(Data extracted from a collection)
+-------+

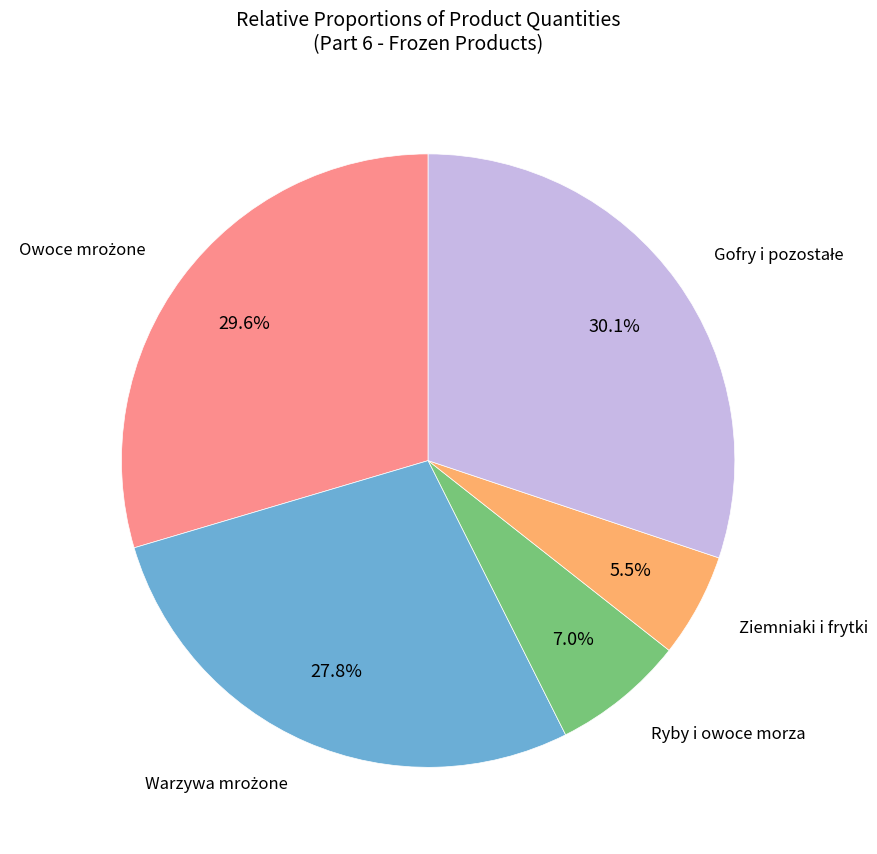

What percentage is NOT represented by Ryby i owoce morza?

93.0%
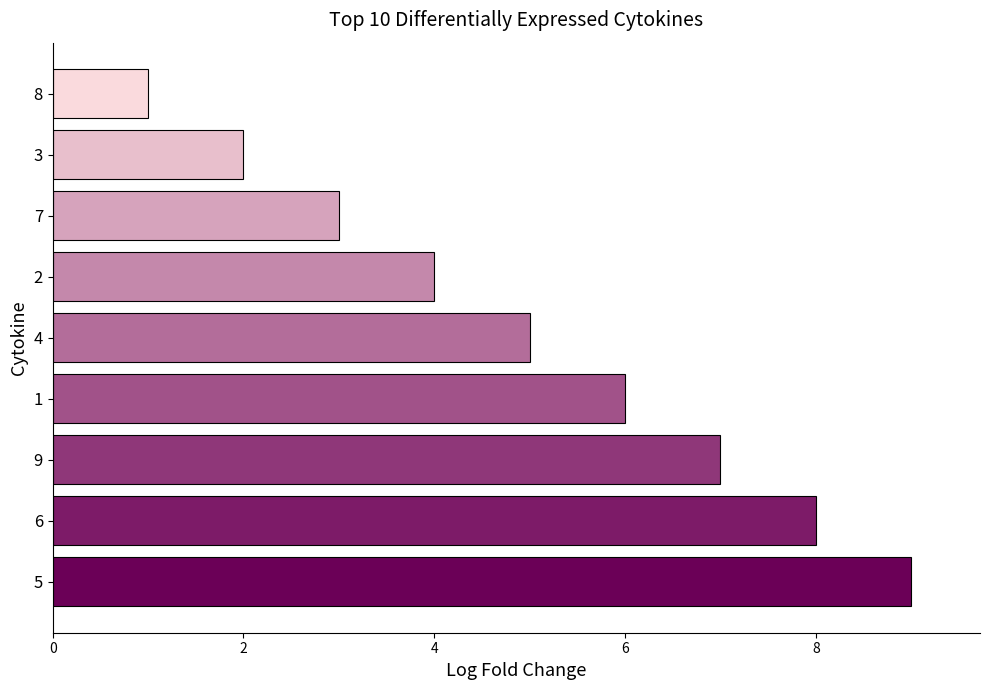

Count the number of data series in this chart.

1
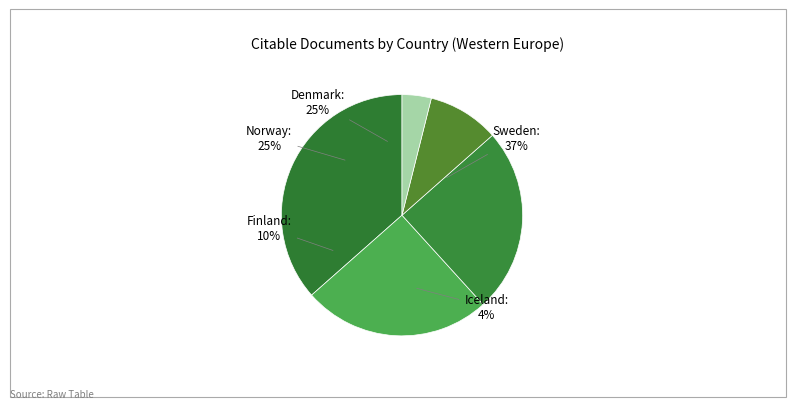

How many segments does this pie chart have?

5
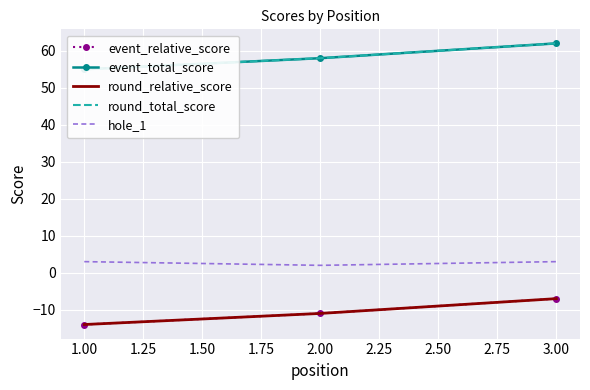

The value of event_total_score at 3.00 is 111. True or false?

False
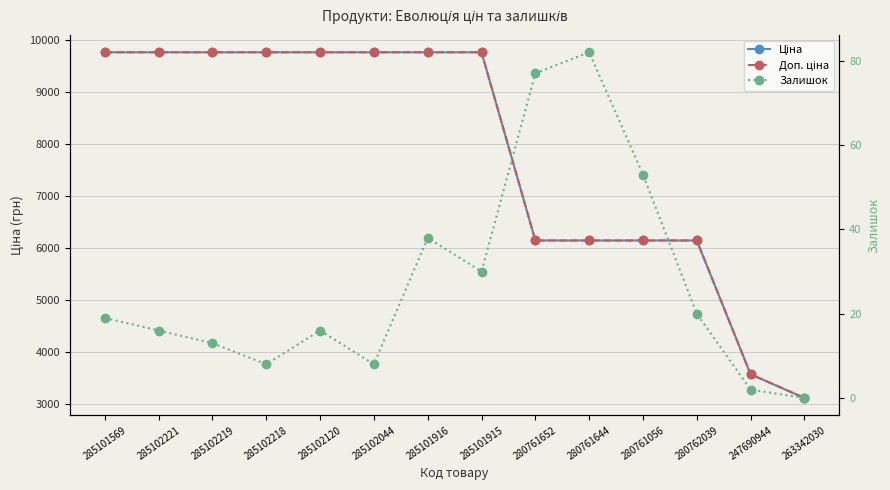

What position from the left is 285102221?

2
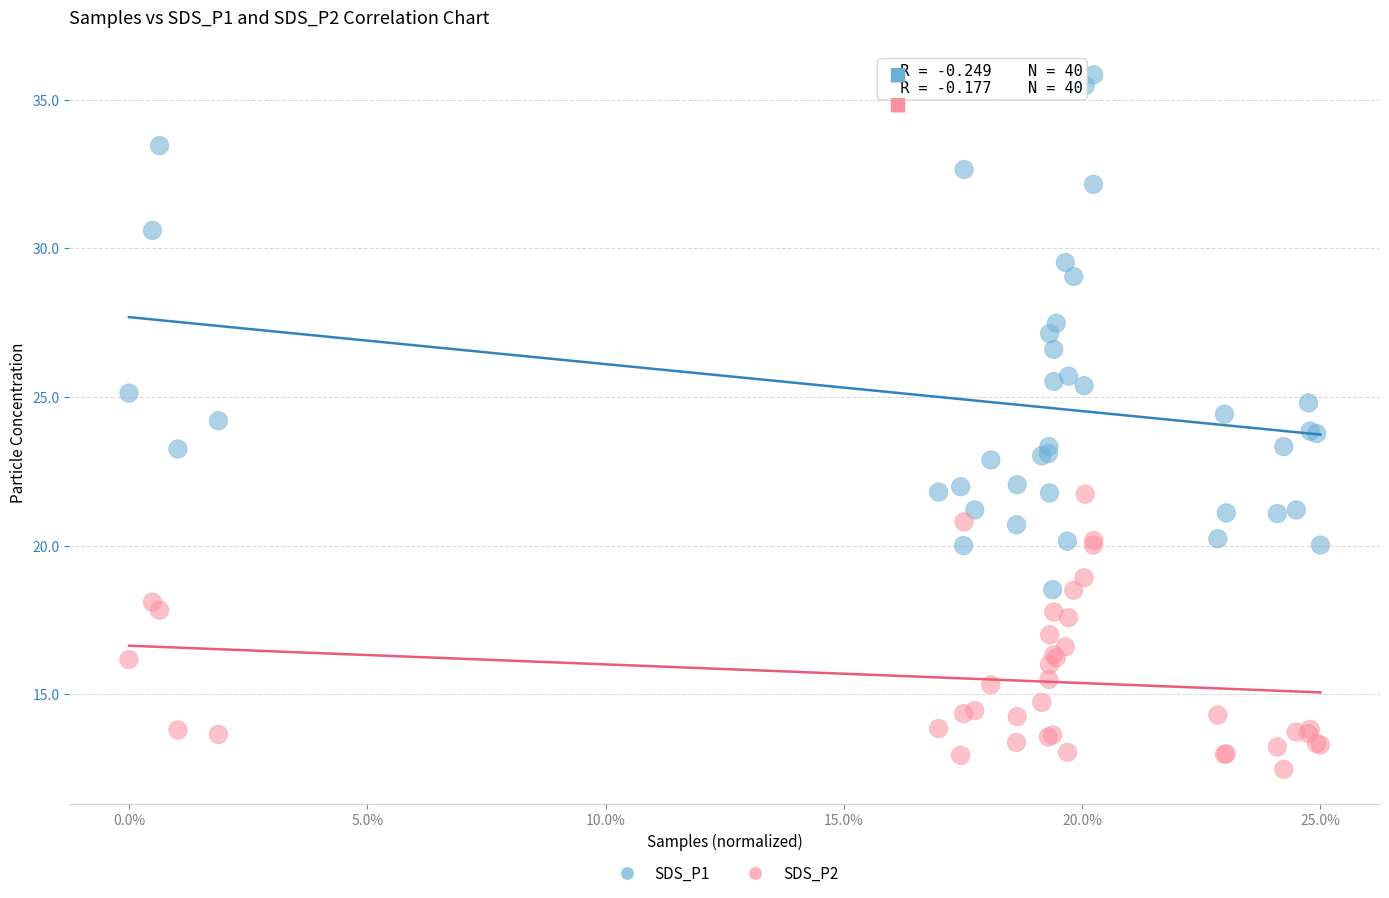

Which series has the largest Y range (max minus min)?

SDS_P1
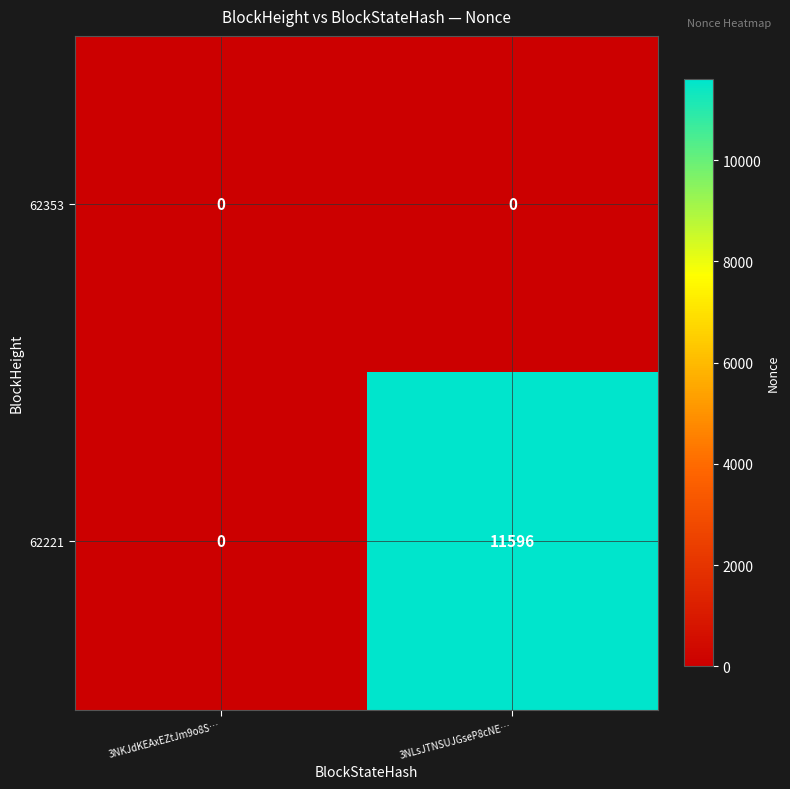

Between 3NKJdKEAxEZtJm9o8S… and 3NLsJTNSUJGseP8cNE…, which series saw the biggest shift?

62221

+-------+

→ **What is required**
Set down every line of the records above without any change, leaving the pictures out.

→ **Task response**
What percentage is NOT represented by Ryby i owoce morza?

93.0%

Count the number of data series in this chart.

1

How many segments does this pie chart have?

5

The value of event_total_score at 3.00 is 111. True or false?

False

What position from the left is 285102221?

2

Which series has the largest Y range (max minus min)?

SDS_P1

Between 3NKJdKEAxEZtJm9o8S… and 3NLsJTNSUJGseP8cNE…, which series saw the biggest shift?

62221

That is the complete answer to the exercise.